(Items from a dataset)
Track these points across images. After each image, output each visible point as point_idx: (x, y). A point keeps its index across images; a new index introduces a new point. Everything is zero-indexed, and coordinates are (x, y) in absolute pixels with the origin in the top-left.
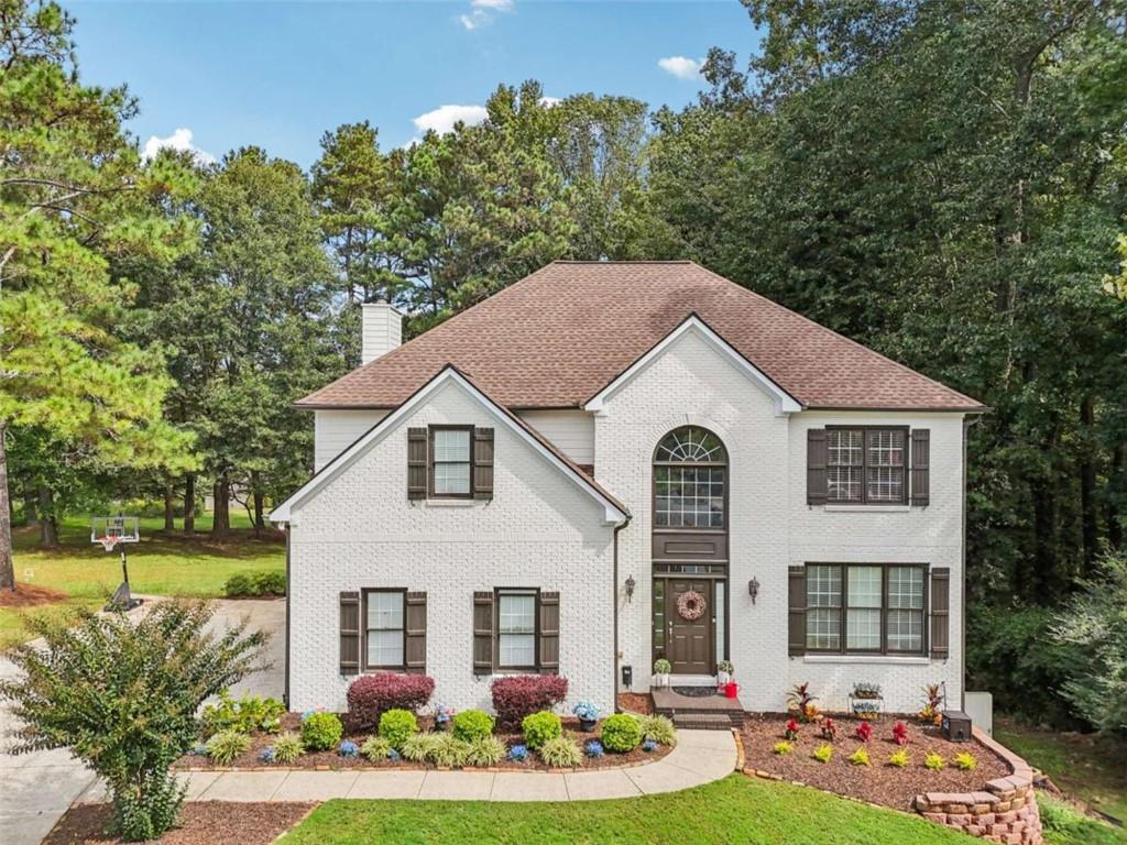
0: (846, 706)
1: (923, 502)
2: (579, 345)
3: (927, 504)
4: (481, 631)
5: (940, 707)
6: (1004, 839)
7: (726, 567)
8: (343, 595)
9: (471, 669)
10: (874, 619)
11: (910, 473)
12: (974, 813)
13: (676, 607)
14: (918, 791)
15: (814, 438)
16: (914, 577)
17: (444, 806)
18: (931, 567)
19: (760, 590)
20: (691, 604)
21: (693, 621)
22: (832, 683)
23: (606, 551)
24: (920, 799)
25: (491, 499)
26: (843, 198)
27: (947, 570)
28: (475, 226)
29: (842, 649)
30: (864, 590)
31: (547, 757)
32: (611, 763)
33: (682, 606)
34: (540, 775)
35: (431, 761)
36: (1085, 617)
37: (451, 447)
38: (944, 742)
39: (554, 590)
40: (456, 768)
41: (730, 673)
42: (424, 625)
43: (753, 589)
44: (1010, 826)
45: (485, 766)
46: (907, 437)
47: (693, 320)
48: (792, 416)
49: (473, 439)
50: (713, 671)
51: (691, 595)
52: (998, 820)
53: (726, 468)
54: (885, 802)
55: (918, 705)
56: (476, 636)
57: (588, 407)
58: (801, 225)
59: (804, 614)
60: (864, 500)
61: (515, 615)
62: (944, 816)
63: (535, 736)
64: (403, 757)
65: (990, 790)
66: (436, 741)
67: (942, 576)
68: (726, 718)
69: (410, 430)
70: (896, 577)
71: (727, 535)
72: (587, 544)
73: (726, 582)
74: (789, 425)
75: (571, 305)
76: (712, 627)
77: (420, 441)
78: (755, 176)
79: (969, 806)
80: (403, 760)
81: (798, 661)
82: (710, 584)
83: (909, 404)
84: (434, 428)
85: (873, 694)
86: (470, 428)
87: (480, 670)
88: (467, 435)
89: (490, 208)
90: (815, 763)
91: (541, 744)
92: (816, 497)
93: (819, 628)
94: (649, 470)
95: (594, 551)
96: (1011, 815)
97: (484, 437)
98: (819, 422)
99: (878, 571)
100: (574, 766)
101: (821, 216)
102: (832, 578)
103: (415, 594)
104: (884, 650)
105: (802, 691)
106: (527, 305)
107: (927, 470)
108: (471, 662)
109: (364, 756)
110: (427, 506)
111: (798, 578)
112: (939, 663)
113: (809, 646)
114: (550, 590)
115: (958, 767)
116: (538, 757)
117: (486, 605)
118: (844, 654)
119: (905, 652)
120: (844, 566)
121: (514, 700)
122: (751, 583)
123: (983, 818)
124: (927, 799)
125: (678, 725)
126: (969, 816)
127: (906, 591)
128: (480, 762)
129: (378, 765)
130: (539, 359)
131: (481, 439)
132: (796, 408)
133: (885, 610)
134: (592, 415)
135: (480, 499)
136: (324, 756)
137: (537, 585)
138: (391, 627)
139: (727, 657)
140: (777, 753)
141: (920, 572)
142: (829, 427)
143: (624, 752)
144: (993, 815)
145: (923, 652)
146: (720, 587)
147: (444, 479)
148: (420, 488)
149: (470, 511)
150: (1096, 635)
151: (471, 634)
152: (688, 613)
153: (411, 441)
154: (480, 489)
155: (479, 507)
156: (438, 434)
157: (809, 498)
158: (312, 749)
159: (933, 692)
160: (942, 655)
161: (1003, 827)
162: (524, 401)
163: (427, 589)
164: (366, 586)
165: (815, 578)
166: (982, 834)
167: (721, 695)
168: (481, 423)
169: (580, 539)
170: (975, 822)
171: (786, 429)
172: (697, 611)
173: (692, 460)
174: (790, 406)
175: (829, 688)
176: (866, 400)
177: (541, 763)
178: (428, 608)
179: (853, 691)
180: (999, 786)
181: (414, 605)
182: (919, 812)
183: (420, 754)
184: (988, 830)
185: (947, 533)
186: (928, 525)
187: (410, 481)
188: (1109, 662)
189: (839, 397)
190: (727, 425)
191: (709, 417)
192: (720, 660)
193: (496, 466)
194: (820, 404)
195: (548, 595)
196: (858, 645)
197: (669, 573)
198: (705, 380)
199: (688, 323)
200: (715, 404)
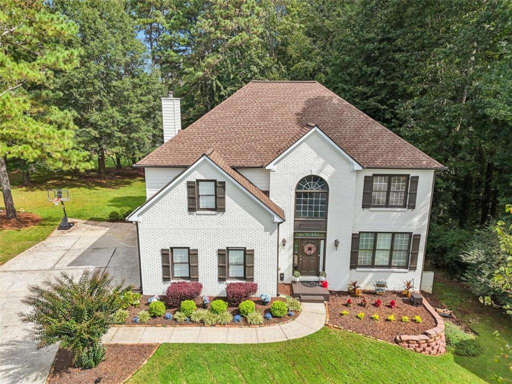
0: (372, 288)
1: (412, 207)
2: (263, 131)
3: (414, 208)
4: (221, 265)
5: (411, 290)
6: (430, 353)
7: (325, 234)
8: (162, 250)
9: (217, 279)
10: (387, 254)
11: (408, 195)
12: (419, 344)
13: (303, 250)
14: (398, 334)
15: (367, 180)
16: (406, 238)
17: (208, 347)
18: (413, 234)
19: (339, 245)
20: (310, 249)
21: (310, 255)
22: (366, 280)
23: (274, 233)
24: (398, 338)
25: (224, 211)
26: (392, 32)
27: (420, 235)
28: (213, 29)
29: (373, 265)
30: (384, 243)
31: (249, 321)
32: (275, 322)
33: (306, 250)
34: (246, 329)
35: (202, 323)
36: (476, 251)
37: (206, 189)
38: (411, 306)
39: (252, 248)
40: (213, 325)
41: (325, 277)
42: (197, 262)
43: (336, 244)
44: (433, 348)
45: (224, 324)
46: (409, 179)
47: (316, 128)
48: (358, 171)
49: (216, 186)
50: (318, 274)
51: (309, 245)
52: (428, 346)
53: (327, 193)
54: (384, 338)
55: (401, 287)
56: (219, 266)
57: (267, 168)
58: (370, 46)
59: (357, 252)
60: (387, 206)
61: (235, 258)
62: (407, 345)
63: (244, 311)
64: (191, 321)
65: (426, 334)
66: (204, 313)
67: (417, 238)
68: (322, 298)
69: (188, 182)
70: (398, 238)
71: (327, 221)
72: (266, 230)
73: (325, 240)
74: (356, 176)
75: (259, 108)
76: (318, 258)
77: (192, 187)
78: (350, 18)
79: (417, 341)
80: (190, 322)
81: (354, 270)
82: (318, 240)
83: (411, 166)
84: (198, 181)
85: (384, 286)
86: (215, 181)
87: (221, 279)
88: (213, 184)
89: (220, 20)
90: (358, 320)
91: (247, 315)
92: (366, 205)
93: (364, 257)
94: (294, 194)
95: (269, 233)
96: (433, 344)
97: (221, 185)
98: (370, 173)
99: (391, 234)
100: (260, 324)
101: (381, 41)
102: (371, 238)
103: (193, 250)
104: (390, 266)
106: (239, 108)
107: (416, 194)
108: (217, 276)
109: (175, 320)
110: (197, 214)
111: (356, 238)
112: (412, 272)
113: (359, 264)
114: (250, 249)
115: (415, 321)
116: (246, 320)
117: (223, 255)
118: (373, 268)
119: (399, 267)
120: (376, 233)
121: (236, 295)
122: (335, 241)
123: (422, 346)
124: (400, 338)
125: (302, 301)
126: (417, 345)
127: (402, 243)
128: (222, 323)
129: (181, 324)
130: (245, 139)
131: (220, 187)
132: (361, 168)
133: (392, 250)
134: (268, 171)
135: (220, 211)
136: (158, 319)
137: (244, 246)
138: (183, 262)
139: (324, 270)
140: (342, 315)
141: (408, 235)
142: (374, 175)
143: (280, 317)
144: (426, 344)
145: (406, 267)
146: (322, 242)
147: (203, 202)
148: (193, 207)
149: (216, 216)
151: (217, 266)
152: (308, 253)
153: (188, 187)
154: (219, 208)
155: (219, 216)
156: (200, 183)
157: (363, 205)
158: (154, 317)
159: (408, 284)
160: (414, 269)
161: (430, 348)
162: (238, 164)
163: (198, 248)
164: (172, 246)
165: (363, 238)
166: (421, 351)
167: (320, 286)
168: (219, 179)
169: (263, 227)
170: (419, 347)
171: (355, 176)
172: (312, 252)
173: (312, 189)
174: (357, 167)
175: (366, 281)
176: (392, 163)
177: (247, 323)
178: (199, 255)
179: (375, 284)
180: (430, 333)
181: (193, 254)
182: (397, 343)
183: (198, 320)
184: (424, 350)
185: (421, 220)
186: (413, 216)
187: (189, 204)
188: (484, 271)
189: (378, 163)
190: (329, 175)
191: (321, 171)
192: (321, 270)
193: (227, 198)
194: (371, 165)
195: (249, 251)
196: (380, 264)
197: (300, 236)
198: (320, 154)
199: (313, 130)
200: (324, 165)
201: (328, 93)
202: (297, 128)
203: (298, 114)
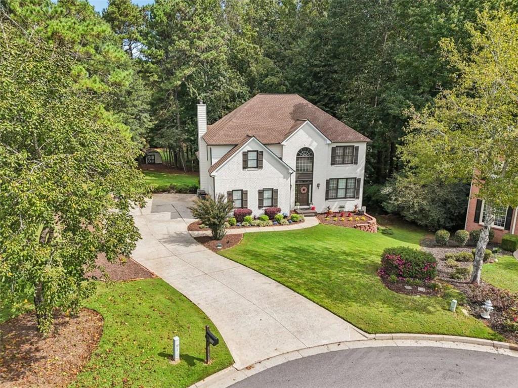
0: (337, 211)
1: (356, 163)
2: (274, 124)
5: (357, 209)
6: (371, 232)
7: (312, 181)
8: (228, 192)
9: (258, 207)
10: (344, 191)
11: (354, 156)
12: (365, 227)
13: (300, 190)
14: (355, 224)
15: (333, 149)
16: (353, 181)
17: (269, 232)
18: (357, 178)
19: (320, 186)
20: (304, 190)
21: (304, 194)
25: (262, 168)
26: (331, 61)
27: (360, 179)
29: (336, 198)
30: (342, 184)
31: (282, 223)
32: (294, 224)
33: (302, 190)
34: (281, 227)
35: (258, 226)
36: (388, 187)
37: (252, 156)
38: (359, 216)
39: (277, 188)
40: (264, 226)
41: (313, 205)
42: (247, 198)
43: (318, 185)
44: (372, 229)
45: (270, 226)
46: (354, 148)
47: (308, 121)
48: (329, 144)
50: (308, 204)
51: (304, 188)
53: (313, 157)
54: (349, 227)
55: (352, 209)
56: (259, 200)
57: (282, 144)
59: (328, 191)
60: (343, 164)
61: (267, 195)
62: (360, 228)
63: (278, 219)
65: (368, 223)
66: (257, 222)
68: (314, 214)
69: (243, 152)
70: (349, 181)
71: (313, 174)
72: (284, 178)
73: (312, 184)
74: (328, 147)
75: (268, 110)
76: (308, 195)
77: (245, 155)
80: (252, 226)
81: (327, 201)
82: (308, 185)
83: (355, 140)
84: (248, 151)
85: (343, 207)
86: (257, 151)
87: (260, 207)
88: (256, 153)
90: (334, 221)
91: (280, 221)
92: (333, 163)
93: (332, 194)
94: (295, 159)
95: (286, 179)
96: (372, 227)
98: (334, 145)
99: (345, 180)
100: (288, 225)
102: (335, 182)
103: (244, 191)
104: (345, 198)
105: (328, 208)
107: (358, 156)
108: (258, 205)
109: (244, 226)
110: (247, 170)
111: (328, 182)
112: (357, 200)
113: (330, 198)
115: (362, 220)
117: (261, 193)
119: (350, 198)
120: (338, 179)
121: (271, 213)
123: (367, 228)
124: (356, 226)
125: (305, 216)
127: (351, 184)
129: (247, 227)
131: (260, 154)
132: (330, 142)
133: (346, 189)
134: (282, 145)
135: (260, 168)
136: (235, 226)
137: (273, 188)
138: (239, 199)
139: (311, 201)
140: (326, 220)
141: (354, 179)
142: (337, 146)
143: (296, 221)
144: (369, 227)
145: (354, 197)
146: (310, 185)
147: (250, 164)
148: (245, 167)
149: (257, 171)
150: (390, 191)
152: (303, 192)
153: (243, 155)
154: (259, 166)
155: (259, 171)
156: (249, 153)
157: (331, 163)
158: (232, 225)
159: (356, 206)
160: (358, 198)
161: (370, 229)
162: (265, 142)
163: (248, 190)
164: (233, 190)
165: (331, 182)
167: (312, 209)
168: (259, 150)
169: (282, 176)
170: (365, 229)
172: (305, 191)
173: (305, 155)
174: (329, 142)
175: (335, 206)
176: (345, 140)
177: (280, 224)
178: (248, 194)
179: (339, 207)
180: (370, 222)
181: (244, 194)
182: (355, 228)
183: (255, 225)
184: (368, 230)
185: (362, 170)
186: (357, 169)
187: (243, 164)
188: (392, 197)
189: (339, 139)
190: (314, 147)
191: (310, 145)
192: (310, 202)
193: (264, 160)
194: (335, 141)
195: (275, 190)
196: (340, 197)
197: (299, 183)
198: (310, 136)
199: (306, 122)
200: (312, 142)
201: (305, 102)
202: (293, 122)
203: (291, 114)
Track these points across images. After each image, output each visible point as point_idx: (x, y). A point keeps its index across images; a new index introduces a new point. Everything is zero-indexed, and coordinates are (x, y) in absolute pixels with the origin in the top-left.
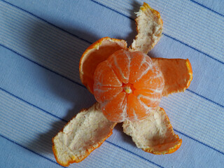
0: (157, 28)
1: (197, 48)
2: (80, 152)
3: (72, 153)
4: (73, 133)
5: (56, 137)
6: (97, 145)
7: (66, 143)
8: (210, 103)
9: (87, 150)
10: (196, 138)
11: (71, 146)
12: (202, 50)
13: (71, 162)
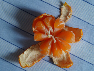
1: (84, 20)
2: (30, 63)
3: (26, 63)
4: (28, 55)
5: (20, 56)
6: (38, 61)
7: (24, 59)
8: (90, 44)
9: (33, 63)
10: (84, 59)
11: (26, 60)
12: (86, 21)
13: (26, 67)
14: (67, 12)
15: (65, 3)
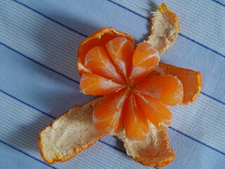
0: (172, 33)
2: (67, 151)
3: (58, 151)
4: (62, 129)
6: (86, 146)
7: (53, 139)
8: (218, 103)
9: (75, 150)
11: (58, 144)
12: (210, 47)
13: (57, 160)
14: (166, 27)
15: (163, 5)
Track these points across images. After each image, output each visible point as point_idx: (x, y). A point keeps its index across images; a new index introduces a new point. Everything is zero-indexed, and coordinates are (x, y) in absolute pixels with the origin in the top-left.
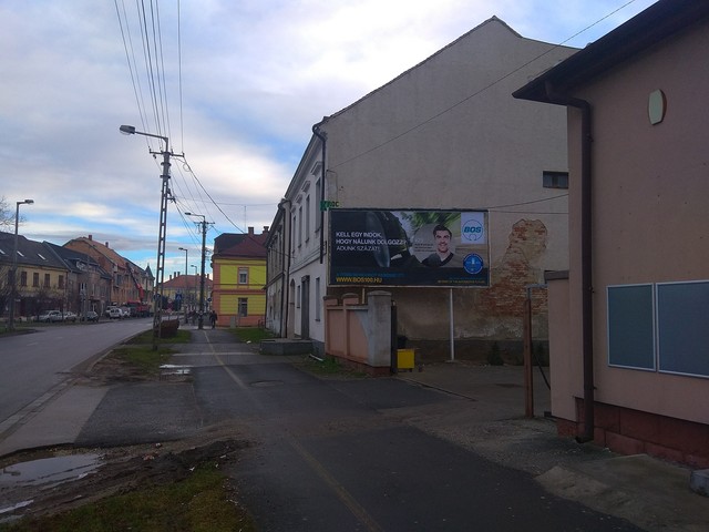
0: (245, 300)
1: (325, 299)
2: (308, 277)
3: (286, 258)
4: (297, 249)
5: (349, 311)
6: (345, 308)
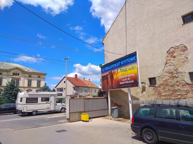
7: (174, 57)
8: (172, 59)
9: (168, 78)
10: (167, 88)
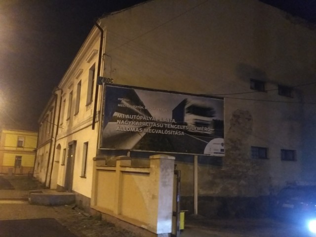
0: (20, 157)
2: (75, 142)
4: (65, 122)
5: (123, 172)
7: (239, 123)
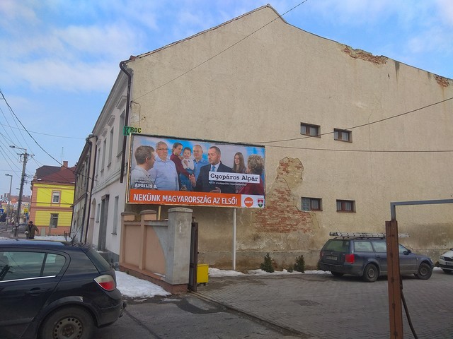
0: (57, 215)
1: (123, 215)
2: (108, 196)
3: (90, 181)
4: (100, 173)
5: (146, 226)
6: (143, 224)
7: (288, 172)
8: (285, 173)
9: (277, 199)
10: (276, 213)
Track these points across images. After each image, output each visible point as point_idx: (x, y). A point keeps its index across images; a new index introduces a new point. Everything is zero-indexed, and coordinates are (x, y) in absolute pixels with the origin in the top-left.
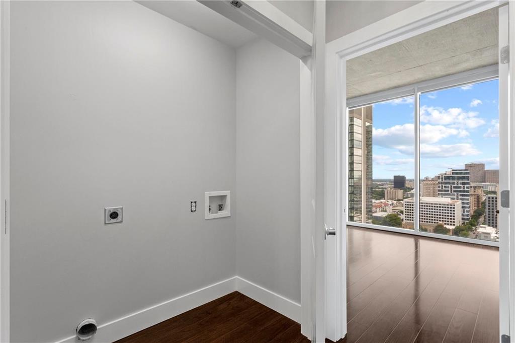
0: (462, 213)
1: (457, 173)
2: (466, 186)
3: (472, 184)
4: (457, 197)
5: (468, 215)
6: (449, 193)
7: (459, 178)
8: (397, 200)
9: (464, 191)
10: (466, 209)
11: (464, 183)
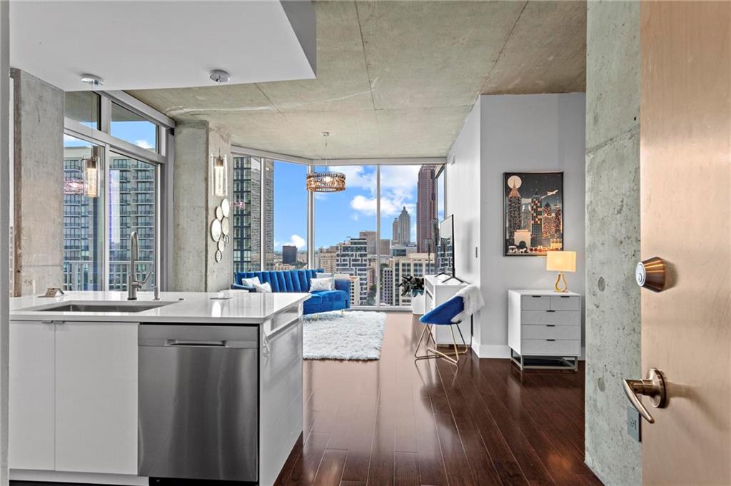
0: (360, 290)
1: (355, 243)
2: (364, 258)
3: (369, 256)
4: (356, 272)
5: (365, 293)
6: (348, 267)
7: (358, 249)
9: (362, 265)
10: (364, 286)
11: (361, 255)
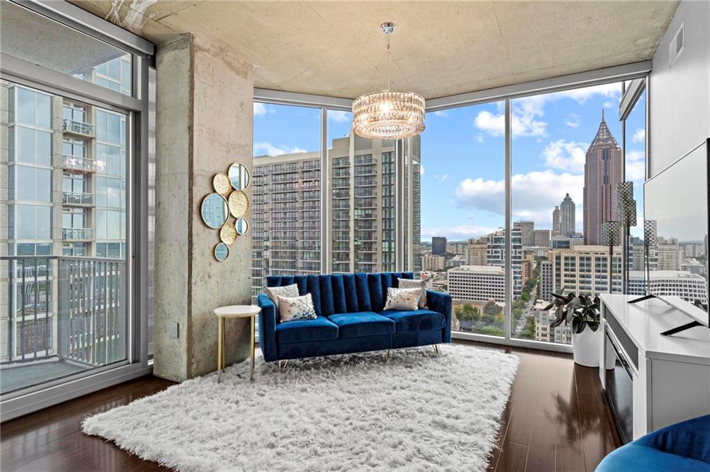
2: (518, 250)
3: (524, 248)
5: (519, 288)
6: (500, 259)
8: (437, 271)
9: (516, 258)
11: (515, 247)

### Problem description
Copy the listing from its first line up to and including the line with "58: (801, 225)". Leave the pictures out of your copy.

### Completed task
Track these points across images. After each image, output each visible point as point_idx: (x, y). A point keeps its index across images; a new index introduces a new point. Everything is zero-indexed, and coordinates are (x, y) in absolute pixels with the origin in the top-left.
0: (846, 706)
1: (923, 502)
2: (579, 345)
3: (927, 504)
4: (481, 631)
5: (940, 707)
6: (1004, 839)
7: (726, 567)
8: (343, 595)
9: (471, 669)
10: (874, 619)
11: (910, 473)
12: (974, 813)
13: (676, 607)
14: (918, 791)
15: (814, 438)
16: (914, 577)
17: (444, 806)
18: (931, 567)
19: (760, 590)
20: (691, 604)
21: (693, 621)
22: (832, 683)
23: (606, 551)
24: (920, 799)
25: (491, 499)
26: (843, 198)
27: (947, 570)
28: (475, 226)
29: (842, 649)
30: (864, 590)
31: (547, 757)
32: (611, 763)
33: (682, 606)
34: (540, 775)
35: (431, 761)
36: (1085, 617)
37: (451, 447)
38: (944, 742)
39: (554, 590)
40: (456, 768)
41: (730, 673)
42: (424, 625)
43: (753, 589)
44: (1010, 826)
45: (485, 766)
46: (907, 437)
47: (693, 320)
48: (792, 416)
49: (473, 439)
50: (713, 671)
51: (691, 595)
52: (998, 820)
53: (726, 468)
54: (885, 802)
55: (918, 705)
56: (476, 636)
57: (588, 407)
58: (801, 225)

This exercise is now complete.